> Task to carry out: Repeat the line that contains "right wrist: (213, 250)" exactly, along with each following line up to and including the last line of the entries.

> The records:
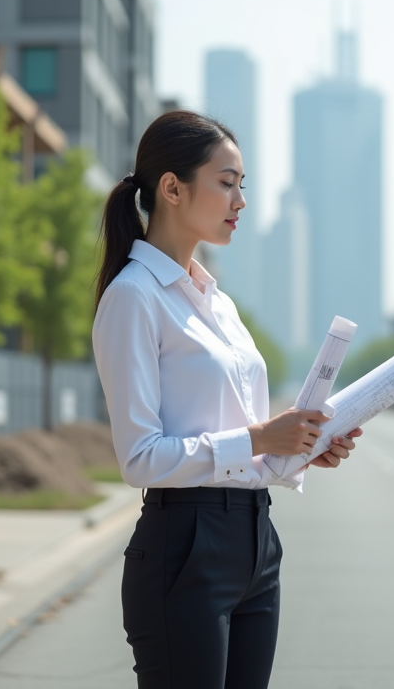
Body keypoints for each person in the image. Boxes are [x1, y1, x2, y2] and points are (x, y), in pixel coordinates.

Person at [92, 110, 362, 689]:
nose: (240, 201)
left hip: (256, 543)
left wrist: (299, 448)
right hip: (184, 548)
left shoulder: (220, 305)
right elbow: (140, 458)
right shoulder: (133, 298)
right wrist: (262, 437)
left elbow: (241, 445)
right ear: (171, 187)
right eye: (226, 182)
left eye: (243, 185)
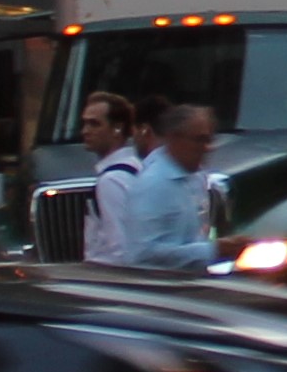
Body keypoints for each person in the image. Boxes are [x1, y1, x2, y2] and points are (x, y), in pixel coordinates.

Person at [103, 100, 222, 271]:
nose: (207, 148)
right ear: (175, 139)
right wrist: (213, 250)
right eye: (199, 140)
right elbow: (141, 254)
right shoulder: (153, 184)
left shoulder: (196, 178)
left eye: (209, 139)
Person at [73, 92, 142, 264]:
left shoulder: (111, 181)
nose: (85, 131)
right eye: (84, 123)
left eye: (94, 124)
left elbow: (120, 246)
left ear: (117, 128)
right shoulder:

> Written answer:
right wrist: (213, 250)
right eye: (199, 140)
right elbow: (141, 254)
right shoulder: (153, 184)
left shoulder: (196, 178)
left eye: (209, 139)
Person at [73, 92, 142, 264]:
left shoulder: (111, 181)
nose: (85, 131)
right eye: (84, 123)
left eye: (94, 124)
left elbow: (120, 246)
left ear: (117, 128)
right shoulder:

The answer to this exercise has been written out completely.